Purpose: Previous studies [1] demonstrated that Dose Volume Histogram (DMH) is a better parameter than DVH for evaluating treatment plans calculated by Monte Carlo(MC) simulations that may have large statistical uncertainties in low‐density regions such as air cavities and lungtissues. On other hand, it has been showed [2] that the voxel size may affect the dose distributions calculated by MC for head and neck region. In the present work we asses the voxel size effect on DMH for head and neck MC treatments. Method and Materials: Four IMRT head and neck cases were included in this study. MC patient simulation phantoms of different voxel sizes (2–9mm), were built from the same patient CT data. The EGS4 based MCSIM code and photon source models for 6 MV beams were used to calculate the isodose distributions, DVH and DMHs for both, PTV and critical structures. Results: Our results show significant differences between the DMHs calculated in the simulation phantoms of different voxel sizes (2–9mm). The effect is more significant for critical structures (up to 10%). DMH is more sensitive than DVH to the voxel size effect, however the accurate calculation of the DMH requires significantly less CPU time than the calculation of DVH. Conclusion: Our results suggest that 2 mm voxels should be used for the calculation of DMHs for head and neck for accurate treatment evaluation. Since the voxel size effect reduces the abiltiy of DMH to properly validate the plan, it may have a negative impact on the treatment outcome.

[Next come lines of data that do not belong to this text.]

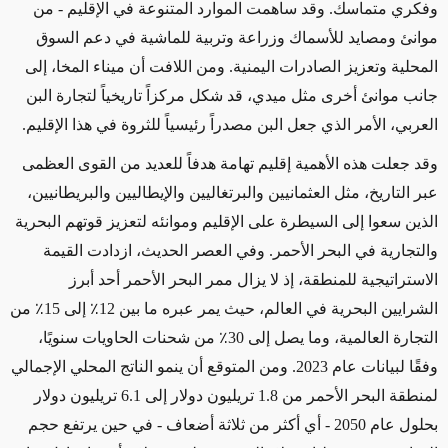
وفكري متماسك
.
وقد ساهمت الموارد المتنوعة في الإقليم - من
موانئ ومصايد للأسماك وزراعة وتربية للماشية في دعم السوق
المحلية وتعزيز الصادرات اليمنية
.
ومن اللافت أن ميناء المخا، إلى
جانب موانئ أخرى مثل ميدي، قد شكل مركزاً تاريخياً لتجارة البن
العربي، الأمر الذي جعل البن مصدراً رئيسياً للثروة في هذا الإقليم
.
وقد جعلت هذه الأهمية إقليم تهامة هدفاً للعديد من القوى العظمى
عبر التاريخ، مثل العثمانيين والبرتغاليين والإيطاليين والبريطانيين،
الذين سعوا إلى السيطرة على الإقليم وموانئه لتعزيز قوتهم البحرية
والتجارية في البحر الأحمر
.
وفي العصر الحديث، ازدادت القيمة
الاستراتيجية للمنطقة، إذ لا يزال ممر البحر الأحمر أحد أبرز
الشرايين البحرية في العالم، حيث يمر عبره ما بين 12٪ إلى 15٪ من
التجارة العالمية، وما يصل إلى 30٪ من شحنات الحاويات سنويًا،
وفقًا لبيانات عام 2023. ومن المتوقع أن ينمو الناتج المحلي الإجمالي
لمنطقة البحر الأحمر من 1.8 تريليون دولار إلى 6.1 تريليون دولار
بحلول عام 2050 - أي أكثر من ثلاثة أضعاف - في حين يرتفع حجم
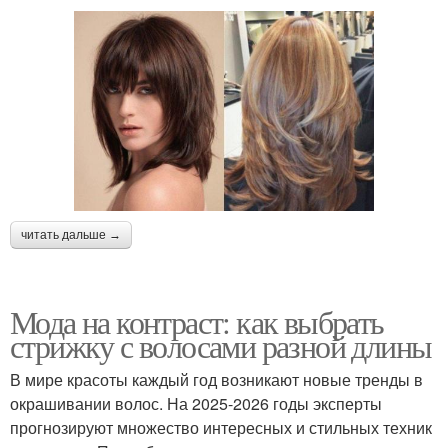
читать дальше →
Мода на контраст: как выбрать
стрижку с волосами разной длины
В мире красоты каждый год возникают новые тренды в
окрашивании волос. На 2025-2026 годы эксперты
прогнозируют множество интересных и стильных техник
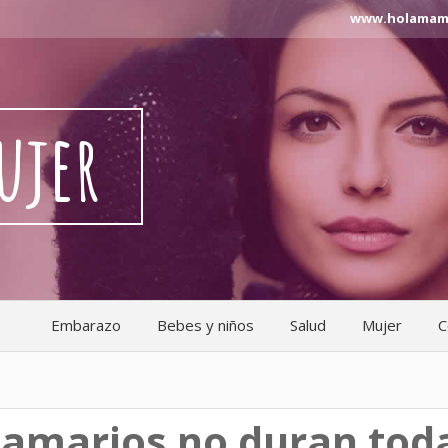
www.holamama.n
ujer
Embarazo
Bebes y niños
Salud
Mujer
C
amarios no duran tod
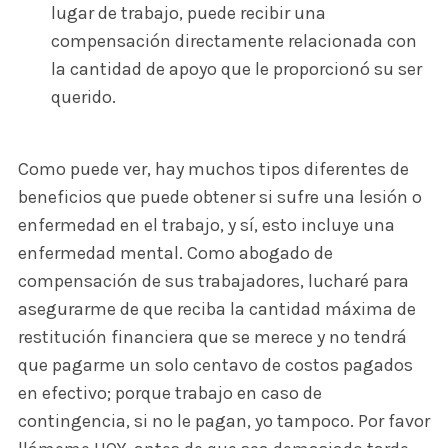
lugar de trabajo, puede recibir una
compensación directamente relacionada con
la cantidad de apoyo que le proporcionó su ser
querido.
Como puede ver, hay muchos tipos diferentes de
beneficios que puede obtener si sufre una lesión o
enfermedad en el trabajo, y sí, esto incluye una
enfermedad mental. Como abogado de
compensación de sus trabajadores, lucharé para
asegurarme de que reciba la cantidad máxima de
restitución financiera que se merece y no tendrá
que pagarme un solo centavo de costos pagados
en efectivo; porque trabajo en caso de
contingencia, si no le pagan, yo tampoco. Por favor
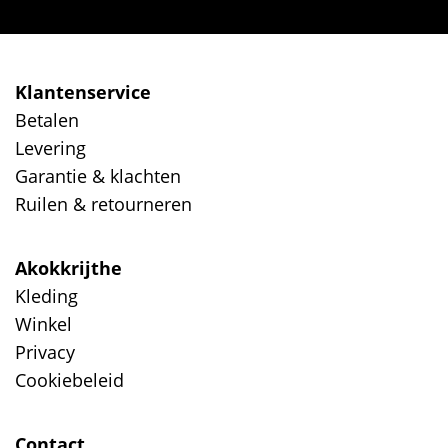
Klantenservice
Betalen
Levering
Garantie & klachten
Ruilen & retourneren
Akokkrijthe
Kleding
Winkel
Privacy
Cookiebeleid
Contact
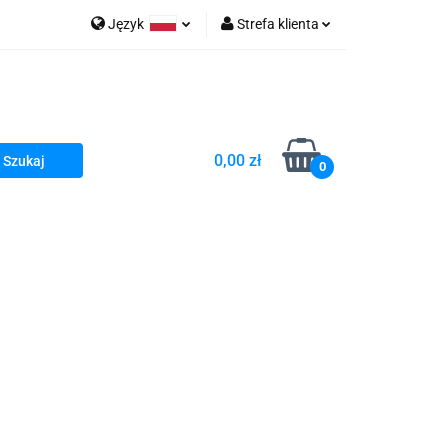
Język
Strefa klienta
go Sea of Spa
Polski
Zaloguj się
e Martwe Dr.Sea
Zarejestruj się
Dodaj zgłoszenie
0,00 zł
Zgody cookies
0
a
Literatura żydowska
wski Kazimierz"
 By Dziubeka
Kosmetyki H&b
Kawa Kuzmir Cafe
Pachnidła Nałęczowskie Kwiaty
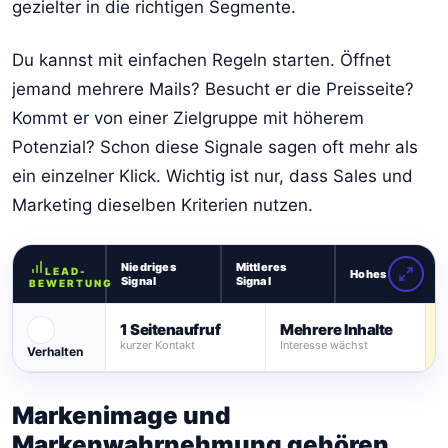
gezielter in die richtigen Segmente.
Du kannst mit einfachen Regeln starten. Öffnet
jemand mehrere Mails? Besucht er die Preisseite?
Kommt er von einer Zielgruppe mit höherem
Potenzial? Schon diese Signale sagen oft mehr als
ein einzelner Klick. Wichtig ist nur, dass Sales und
Marketing dieselben Kriterien nutzen.
Niedriges
Mittleres
LEAD-
Hohes Signal
Signal
Signal
BEWERTUNG
1 Seitenaufruf
Mehrere Inhalte
P
kurzer Kontakt
Interesse wächst
h
Verhalten
Markenimage und
Markenwahrnehmung gehören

SU‐GG‐T‐351: Using Dose Mass Histograms (DMH) for the Evaluation of Head and Neck IMRT Plans Calculated by Monte Carlo

Purpose:Dose volume histograms (DVH) represent an important tool for the clinical evaluation of radiotherapy treatment plans. For head and neck regions, however, the presence of air cavities makes the DVH tool less adequate for Monte Carlo calculated IMRT plans. The air cavities may introduce high dose uncertainties in both air cavities and surrounding tissues (interface effects). Since the dose to air is clinically irrelevant DVH becomes less clinically representative in the presence of large air cavities, and hence is no longer a good parameter for plan evaluation. In this work we assess the limitations of DVH for head and neck plan evaluation and investigate the dose mass histogram (DMH) as an alternative to overcome those limitations. Method and Materials: Seven IMRT head and neck cases were included in this study. The Monte Carlo simulation geometry (2mm voxels) was built from patient CT data. Patient dose calculations were performed using the EGS4 based MCSIM code and photon source models for 6 and 10MV beams. Isodose distributions and DVH (including air) were generated for these plans. A new feature was created in order to calculate DMH for both the target (PTV) and critical structures. In addition, DVH excluding air were also generated. Results: Our results for the 7 patients show significant differences (up to 10%) between the DVH calculated including and excluding air for the PTV and critical structures. DMH, on the other hand, eliminates the effect of large Monte Carlo statistical uncertainties in air cavities and is a better parameter than DVH for evaluating head and neck IMRT treatment plans. Conclusion: DMH is a better parameter than DVH for evaluating treatment plans calculated by Monte Carlo simulations that may have large statistical uncertainties in low‐density regions such as air cavities and lungtissues.